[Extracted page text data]
_ _ _

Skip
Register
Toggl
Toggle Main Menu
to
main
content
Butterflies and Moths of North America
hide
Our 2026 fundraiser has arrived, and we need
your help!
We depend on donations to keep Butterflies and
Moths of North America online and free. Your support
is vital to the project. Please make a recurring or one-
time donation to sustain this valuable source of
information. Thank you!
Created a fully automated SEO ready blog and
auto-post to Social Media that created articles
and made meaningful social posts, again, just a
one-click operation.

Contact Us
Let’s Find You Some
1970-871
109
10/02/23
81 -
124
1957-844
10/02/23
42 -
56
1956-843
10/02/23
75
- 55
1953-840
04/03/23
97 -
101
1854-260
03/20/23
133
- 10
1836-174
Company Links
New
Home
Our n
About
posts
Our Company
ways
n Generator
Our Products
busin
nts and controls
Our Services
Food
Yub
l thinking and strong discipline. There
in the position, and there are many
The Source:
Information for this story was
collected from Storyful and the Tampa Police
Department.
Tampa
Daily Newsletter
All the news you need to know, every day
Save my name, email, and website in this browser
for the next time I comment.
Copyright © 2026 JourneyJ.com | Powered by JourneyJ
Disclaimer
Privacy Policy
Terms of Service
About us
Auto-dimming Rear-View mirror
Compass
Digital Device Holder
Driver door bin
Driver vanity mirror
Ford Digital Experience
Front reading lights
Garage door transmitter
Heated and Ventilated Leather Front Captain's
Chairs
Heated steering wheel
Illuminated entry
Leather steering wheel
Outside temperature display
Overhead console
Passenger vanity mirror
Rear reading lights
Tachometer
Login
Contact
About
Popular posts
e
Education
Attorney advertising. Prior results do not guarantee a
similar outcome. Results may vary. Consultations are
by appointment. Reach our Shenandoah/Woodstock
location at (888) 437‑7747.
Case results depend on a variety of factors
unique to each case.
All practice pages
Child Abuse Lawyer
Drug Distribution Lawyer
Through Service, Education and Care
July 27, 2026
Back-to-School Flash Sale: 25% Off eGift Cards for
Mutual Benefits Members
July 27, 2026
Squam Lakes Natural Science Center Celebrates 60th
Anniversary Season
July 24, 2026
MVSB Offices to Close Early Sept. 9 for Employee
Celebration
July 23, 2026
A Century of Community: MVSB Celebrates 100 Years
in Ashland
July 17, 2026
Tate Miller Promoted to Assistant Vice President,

_ _ _

[What to do] Write down only how many lines of the entries above include the word "North".

[Task solution] 2